People's lazy and careless online behaviour has come back to haunt them, and many have ended up losing jobs or getting divorced because of their Facebook indiscretions. So people have become warier and now realise that once something is online, it pretty much stays that way, especially if Google caches it. In this Havas International report - The Digital Life - it states that one man asked for all his Facebook updates from the social media service and got 1,222 PDFs from them, and this included all his deleted posts as well.
So now both young and old people feel that privacy is something that is not maintained properly, and the older generation in particular think that the younger generation don't know how to keep some things private. This perception, according to the report, is something much of the younger crowd agrees with. This lack of inhibitions online is happening along with many changes in the social fabric, such as nuclear families disintegrating to single mom homes, of elderly people not getting enough respect. Or even not many elderly people being around to act like a guide, philosopher and friend to the younger generation.
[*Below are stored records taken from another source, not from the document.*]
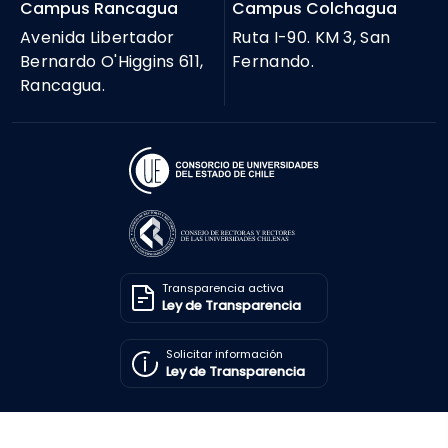
Campus Rancagua
Campus Colchagua
Avenida Libertador
Ruta I-90. KM 3, San
Bernardo O'Higgins 611,
Fernando.
Rancagua.
Transparencia activa
Ley de Transparencia
Solicitar información
Ley de Transparencia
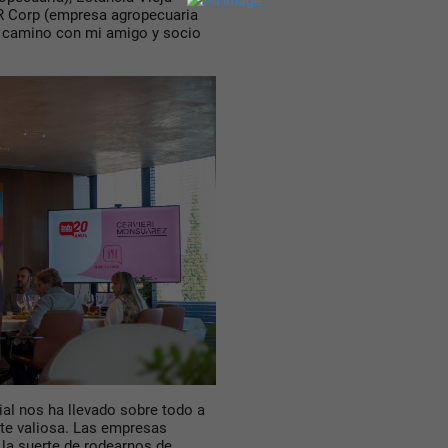
MR Corp (empresa agropecuaria
el camino con mi amigo y socio
al nos ha llevado sobre todo a
te valiosa. Las empresas
 la suerte de rodearnos de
While everyone enjoys the freedom of speech and entitlement that goes with having a Twitter or Facebook account, it does not fill in the void left behind by diminishing face-to-face conversations and interactions. The sense of loneliness can become even more acute, because even as most of us are in touch with more people than ever before - the quality of those relationships may be superficial at best. We seem to have exchanged quality for quantity now. For instance, we know what a friend had for breakfast because she updates her FB status, but we don't recall how her voice sounds on the phone anymore.
The Digital Life report sets out all of this modern day dilemmas in graphic detail, and the fact that so many people are bothered by it is good news. At the least, being complacent is not on their agenda yet!